My suggestion, if you're trying to get a single metric to measure player performance, would be to measure performance against a sample of known top-level games. For instance, you could gather a sample of 500 invite scrims and matches and compare player stats (dpm, k/d, etc.) on the winning team and the losing team, measuring the difference between the winners and losers. The key here is not the actual numbers, but the difference between the winners and the losers, e.g., what % more damage did the winners do compared to the losers? What % difference in ubers dropped? and so on for many different stats.
Then you would compare the difference in non-sample games to the difference in the sample. For example, if winning invite Demo players do 10% more damage on average than their demo counterparts (on the losing team), then a 10% damage diff would be the "average" or "difference-adjusted" score for demo players (so, a 5 on a 1-10 scale). Comparing winners and losers in a sample of games would allow you to find which stats directly correlate with winning and losing, even if you don't know why those statistics correlate that way. Doing this for many statistics and then averaging them out (for dpm diff, k/d diff, heal% diff, etc.) would be imperfect but give a pretty good overall measure of performance.

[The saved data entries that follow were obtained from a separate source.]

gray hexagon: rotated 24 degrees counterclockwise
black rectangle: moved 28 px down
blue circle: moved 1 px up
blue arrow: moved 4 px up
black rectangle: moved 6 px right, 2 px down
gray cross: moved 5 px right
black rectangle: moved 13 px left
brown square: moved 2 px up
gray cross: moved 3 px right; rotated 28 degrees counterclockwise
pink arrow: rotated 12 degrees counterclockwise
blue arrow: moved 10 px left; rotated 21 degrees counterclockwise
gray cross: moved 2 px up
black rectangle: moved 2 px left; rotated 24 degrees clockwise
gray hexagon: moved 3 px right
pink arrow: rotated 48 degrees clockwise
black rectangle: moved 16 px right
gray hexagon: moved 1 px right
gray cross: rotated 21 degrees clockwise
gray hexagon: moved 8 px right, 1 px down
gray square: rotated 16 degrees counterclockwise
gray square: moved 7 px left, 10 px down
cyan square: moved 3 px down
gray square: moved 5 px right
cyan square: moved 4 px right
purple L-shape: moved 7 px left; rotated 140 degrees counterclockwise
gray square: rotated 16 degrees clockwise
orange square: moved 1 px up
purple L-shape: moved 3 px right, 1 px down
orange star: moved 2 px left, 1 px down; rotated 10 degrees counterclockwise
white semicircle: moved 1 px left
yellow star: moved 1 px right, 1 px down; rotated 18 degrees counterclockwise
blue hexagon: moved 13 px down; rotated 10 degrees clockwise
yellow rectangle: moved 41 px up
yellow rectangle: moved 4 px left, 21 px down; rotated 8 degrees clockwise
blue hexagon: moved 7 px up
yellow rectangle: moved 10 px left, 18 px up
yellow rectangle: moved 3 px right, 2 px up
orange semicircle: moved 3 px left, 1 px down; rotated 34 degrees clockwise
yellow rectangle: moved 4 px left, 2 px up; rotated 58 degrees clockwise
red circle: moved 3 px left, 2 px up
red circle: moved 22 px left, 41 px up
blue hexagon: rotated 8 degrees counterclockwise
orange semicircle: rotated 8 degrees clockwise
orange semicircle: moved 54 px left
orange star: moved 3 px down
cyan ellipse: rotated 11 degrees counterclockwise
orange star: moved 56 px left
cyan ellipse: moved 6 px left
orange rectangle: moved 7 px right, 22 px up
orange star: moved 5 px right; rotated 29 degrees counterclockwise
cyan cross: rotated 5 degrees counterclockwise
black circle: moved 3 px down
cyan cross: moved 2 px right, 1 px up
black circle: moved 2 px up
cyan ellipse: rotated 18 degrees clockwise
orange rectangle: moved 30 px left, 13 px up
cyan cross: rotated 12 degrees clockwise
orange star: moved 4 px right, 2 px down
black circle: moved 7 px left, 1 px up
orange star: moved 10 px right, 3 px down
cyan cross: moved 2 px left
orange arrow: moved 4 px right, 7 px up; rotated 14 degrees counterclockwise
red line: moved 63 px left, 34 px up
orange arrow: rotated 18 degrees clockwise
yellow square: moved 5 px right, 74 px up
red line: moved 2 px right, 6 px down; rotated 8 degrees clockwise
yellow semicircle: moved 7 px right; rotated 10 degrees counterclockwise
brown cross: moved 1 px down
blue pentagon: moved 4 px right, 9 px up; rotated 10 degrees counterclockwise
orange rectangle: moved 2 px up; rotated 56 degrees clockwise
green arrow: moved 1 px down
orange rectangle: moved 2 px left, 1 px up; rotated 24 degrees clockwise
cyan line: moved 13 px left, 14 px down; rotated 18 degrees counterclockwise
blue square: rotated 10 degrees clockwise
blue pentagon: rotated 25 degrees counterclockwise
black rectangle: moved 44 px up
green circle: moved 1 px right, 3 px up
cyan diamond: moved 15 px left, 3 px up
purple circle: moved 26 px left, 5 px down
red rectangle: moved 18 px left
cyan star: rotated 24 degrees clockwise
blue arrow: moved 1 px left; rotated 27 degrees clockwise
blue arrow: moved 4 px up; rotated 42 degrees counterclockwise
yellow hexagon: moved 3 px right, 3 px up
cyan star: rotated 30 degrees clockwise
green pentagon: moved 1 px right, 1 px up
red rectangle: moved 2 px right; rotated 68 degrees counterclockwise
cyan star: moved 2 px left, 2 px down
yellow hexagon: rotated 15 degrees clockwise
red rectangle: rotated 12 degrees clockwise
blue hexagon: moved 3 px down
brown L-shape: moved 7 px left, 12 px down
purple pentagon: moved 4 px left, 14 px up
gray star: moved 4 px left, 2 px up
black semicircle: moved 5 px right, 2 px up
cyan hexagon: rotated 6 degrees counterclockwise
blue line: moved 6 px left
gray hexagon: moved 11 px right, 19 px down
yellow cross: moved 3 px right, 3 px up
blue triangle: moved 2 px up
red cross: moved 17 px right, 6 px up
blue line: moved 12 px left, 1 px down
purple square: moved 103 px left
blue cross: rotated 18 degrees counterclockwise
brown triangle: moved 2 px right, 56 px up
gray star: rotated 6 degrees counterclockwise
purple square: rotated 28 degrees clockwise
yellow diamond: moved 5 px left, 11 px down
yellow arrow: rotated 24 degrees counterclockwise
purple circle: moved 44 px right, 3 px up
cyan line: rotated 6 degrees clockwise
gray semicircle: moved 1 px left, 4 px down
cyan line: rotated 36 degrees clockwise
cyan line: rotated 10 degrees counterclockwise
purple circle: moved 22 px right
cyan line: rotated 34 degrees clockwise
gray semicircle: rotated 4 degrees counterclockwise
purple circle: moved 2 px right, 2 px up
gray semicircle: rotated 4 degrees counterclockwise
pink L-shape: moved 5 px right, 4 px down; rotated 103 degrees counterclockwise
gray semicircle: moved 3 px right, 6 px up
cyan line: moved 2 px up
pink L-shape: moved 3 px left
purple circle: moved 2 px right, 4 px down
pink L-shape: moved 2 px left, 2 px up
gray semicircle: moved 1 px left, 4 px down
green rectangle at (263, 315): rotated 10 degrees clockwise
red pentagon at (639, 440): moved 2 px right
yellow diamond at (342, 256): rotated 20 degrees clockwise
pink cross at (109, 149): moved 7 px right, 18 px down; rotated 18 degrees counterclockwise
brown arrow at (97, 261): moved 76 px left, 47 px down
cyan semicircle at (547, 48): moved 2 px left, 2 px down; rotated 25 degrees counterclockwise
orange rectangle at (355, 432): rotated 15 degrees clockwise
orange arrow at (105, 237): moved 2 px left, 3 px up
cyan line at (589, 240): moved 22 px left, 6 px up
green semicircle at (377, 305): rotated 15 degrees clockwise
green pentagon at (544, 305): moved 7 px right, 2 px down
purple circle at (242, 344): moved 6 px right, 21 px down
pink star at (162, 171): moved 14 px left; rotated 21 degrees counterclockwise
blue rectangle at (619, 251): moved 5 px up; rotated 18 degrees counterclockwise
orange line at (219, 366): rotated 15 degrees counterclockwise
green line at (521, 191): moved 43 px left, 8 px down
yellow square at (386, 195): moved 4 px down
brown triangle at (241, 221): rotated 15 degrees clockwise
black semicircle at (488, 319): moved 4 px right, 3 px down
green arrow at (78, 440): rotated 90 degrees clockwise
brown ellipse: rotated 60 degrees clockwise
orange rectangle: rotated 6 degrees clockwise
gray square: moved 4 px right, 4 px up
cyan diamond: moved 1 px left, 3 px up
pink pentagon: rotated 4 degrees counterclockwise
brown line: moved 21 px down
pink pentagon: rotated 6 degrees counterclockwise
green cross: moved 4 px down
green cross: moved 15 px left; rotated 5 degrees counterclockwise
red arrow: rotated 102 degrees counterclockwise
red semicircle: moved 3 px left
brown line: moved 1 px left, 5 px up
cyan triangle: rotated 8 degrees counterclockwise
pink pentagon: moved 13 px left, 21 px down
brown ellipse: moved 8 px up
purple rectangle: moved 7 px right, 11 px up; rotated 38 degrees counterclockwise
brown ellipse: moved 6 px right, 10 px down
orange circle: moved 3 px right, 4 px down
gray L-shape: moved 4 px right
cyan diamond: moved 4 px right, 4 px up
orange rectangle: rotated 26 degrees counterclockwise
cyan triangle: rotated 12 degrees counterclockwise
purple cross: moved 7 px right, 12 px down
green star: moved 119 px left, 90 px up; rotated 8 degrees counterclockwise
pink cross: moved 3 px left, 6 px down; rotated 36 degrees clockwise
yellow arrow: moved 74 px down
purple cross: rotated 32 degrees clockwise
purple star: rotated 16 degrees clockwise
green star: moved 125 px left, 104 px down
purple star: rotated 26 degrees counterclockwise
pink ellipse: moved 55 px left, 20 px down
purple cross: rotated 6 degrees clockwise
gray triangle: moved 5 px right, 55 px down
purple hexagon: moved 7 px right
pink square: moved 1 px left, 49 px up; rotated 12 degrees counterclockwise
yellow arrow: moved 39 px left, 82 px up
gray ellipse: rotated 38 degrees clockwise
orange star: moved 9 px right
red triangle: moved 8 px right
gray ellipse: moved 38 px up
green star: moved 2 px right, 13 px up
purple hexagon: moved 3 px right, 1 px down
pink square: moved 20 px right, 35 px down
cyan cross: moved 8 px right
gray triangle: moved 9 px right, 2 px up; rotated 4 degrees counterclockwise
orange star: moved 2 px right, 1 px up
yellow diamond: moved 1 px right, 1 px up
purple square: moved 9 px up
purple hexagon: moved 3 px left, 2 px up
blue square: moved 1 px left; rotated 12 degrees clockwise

Adjusting for roles would also be necessary since expectations vary widely between them. Comparing med to med or demo to demo would be easy, but you could use heal% to determine which players are on combo/flank scout and pocket/roamer. The scout with the higher heal% will almost always be the pocket scout, and same with the pocket soldier. Using a sample of high-level games to train the model would also allow you to handpick who's playing what role, so there wouldn't be mistakes in the data.
Sorry if this isn't exactly what you asked for. I've thought a lot about how to measure performance in sixes and it's honestly pretty difficult. Keep this thread updated with your progress; I'm very interested!